Good! When it is ready, let us know and we will check them.

negroscuro commented 5 years ago

... this is crazy, yesterday it worked, now it is not... I am still getting: ERROR: lwgeom_difference: GEOS Error: TopologyException: found non-noded intersection between LINESTRING (4.69213e+06 1.97617e+06, 4.69213e+06 1.97619e+06) and LINESTRING (4.69213e+06 1.97617e+06, 4.69213e+06 1.97618e+06) at 4692129.9998000003 1976179.5260808717

negroscuro commented 5 years ago

Looks like geometry issues have been finally solved, I am still testing but it is working for Naples and I would like to load Linz and Stockholm.

ghost commented 5 years ago

Ok Mario, let me know when I can check them.

negroscuro commented 5 years ago

Please Alessandra take a look on it to know if everything is fine.

negroscuro commented 5 years ago

DC 1,2,3 cities are loaded (Napoli, Linz and Stockholm), this means 12 heat wave layers and 2 pluvial flood layers. Also land use grid percentages have been generated for all three.

STOCKHOLM image

LINZ image

NAPOLI image

As a curiosity, Napoli vegetation is not the one with the highest quantity of polygons... but for some reason it is the heaviest layer to process, it takes around 7-8 hours.

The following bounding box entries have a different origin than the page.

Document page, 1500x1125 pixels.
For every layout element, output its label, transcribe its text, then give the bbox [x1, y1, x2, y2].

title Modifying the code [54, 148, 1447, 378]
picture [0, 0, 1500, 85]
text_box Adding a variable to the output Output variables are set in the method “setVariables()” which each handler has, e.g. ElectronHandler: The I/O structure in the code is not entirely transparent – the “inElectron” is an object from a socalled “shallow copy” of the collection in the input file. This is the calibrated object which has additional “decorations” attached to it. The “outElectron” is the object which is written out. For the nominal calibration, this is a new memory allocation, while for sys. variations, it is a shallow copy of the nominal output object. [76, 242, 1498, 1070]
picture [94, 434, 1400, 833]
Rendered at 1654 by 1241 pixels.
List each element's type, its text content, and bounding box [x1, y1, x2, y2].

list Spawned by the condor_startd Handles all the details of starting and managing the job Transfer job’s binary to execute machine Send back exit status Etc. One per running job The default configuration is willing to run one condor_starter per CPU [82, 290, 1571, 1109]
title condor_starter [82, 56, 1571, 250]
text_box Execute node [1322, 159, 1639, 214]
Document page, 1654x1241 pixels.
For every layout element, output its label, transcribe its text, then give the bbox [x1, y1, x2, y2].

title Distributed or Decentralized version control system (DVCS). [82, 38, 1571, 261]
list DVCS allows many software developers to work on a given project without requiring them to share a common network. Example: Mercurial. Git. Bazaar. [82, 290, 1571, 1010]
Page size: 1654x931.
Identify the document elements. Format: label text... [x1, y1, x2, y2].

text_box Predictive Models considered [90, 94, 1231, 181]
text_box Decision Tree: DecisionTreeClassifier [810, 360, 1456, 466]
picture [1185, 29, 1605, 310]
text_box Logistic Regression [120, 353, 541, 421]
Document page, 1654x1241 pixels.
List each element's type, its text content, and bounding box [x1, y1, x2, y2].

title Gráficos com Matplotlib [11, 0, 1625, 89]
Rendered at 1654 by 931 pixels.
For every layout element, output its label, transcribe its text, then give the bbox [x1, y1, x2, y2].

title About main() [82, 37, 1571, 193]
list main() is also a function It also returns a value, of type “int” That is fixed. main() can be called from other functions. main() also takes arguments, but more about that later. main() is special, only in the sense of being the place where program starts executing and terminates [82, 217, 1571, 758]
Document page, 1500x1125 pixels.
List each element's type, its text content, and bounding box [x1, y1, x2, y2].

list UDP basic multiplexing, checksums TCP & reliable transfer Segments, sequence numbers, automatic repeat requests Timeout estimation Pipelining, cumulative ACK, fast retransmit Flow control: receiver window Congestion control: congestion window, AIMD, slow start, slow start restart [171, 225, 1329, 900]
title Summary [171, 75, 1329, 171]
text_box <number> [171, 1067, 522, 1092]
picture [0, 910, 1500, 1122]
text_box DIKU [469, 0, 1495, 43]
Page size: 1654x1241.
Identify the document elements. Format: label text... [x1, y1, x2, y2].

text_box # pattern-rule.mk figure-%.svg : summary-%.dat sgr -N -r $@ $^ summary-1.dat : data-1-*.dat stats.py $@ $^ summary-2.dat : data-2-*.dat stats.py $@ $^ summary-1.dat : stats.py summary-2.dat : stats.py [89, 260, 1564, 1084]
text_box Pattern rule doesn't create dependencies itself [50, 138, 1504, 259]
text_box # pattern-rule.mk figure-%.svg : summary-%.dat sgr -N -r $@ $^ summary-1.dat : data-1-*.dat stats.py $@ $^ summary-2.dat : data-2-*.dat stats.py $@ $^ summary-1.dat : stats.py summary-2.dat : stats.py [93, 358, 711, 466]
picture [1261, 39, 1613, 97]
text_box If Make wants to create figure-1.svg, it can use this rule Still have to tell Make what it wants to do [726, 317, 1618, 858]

negroscuro commented 5 years ago

I also loaded Stoke on trent (UK) for being a small city and only just for test purposes. I will delete it once PLINIVS confirm all is correct.

image

negroscuro commented 5 years ago

Some statistics of generated data:

image

City ID value (next to city name), for internal use only. Also layer legend (colors used in Atos Geoserver for each corresponding layer) It is curious that each city is in extension more or less double size compared with the previous one.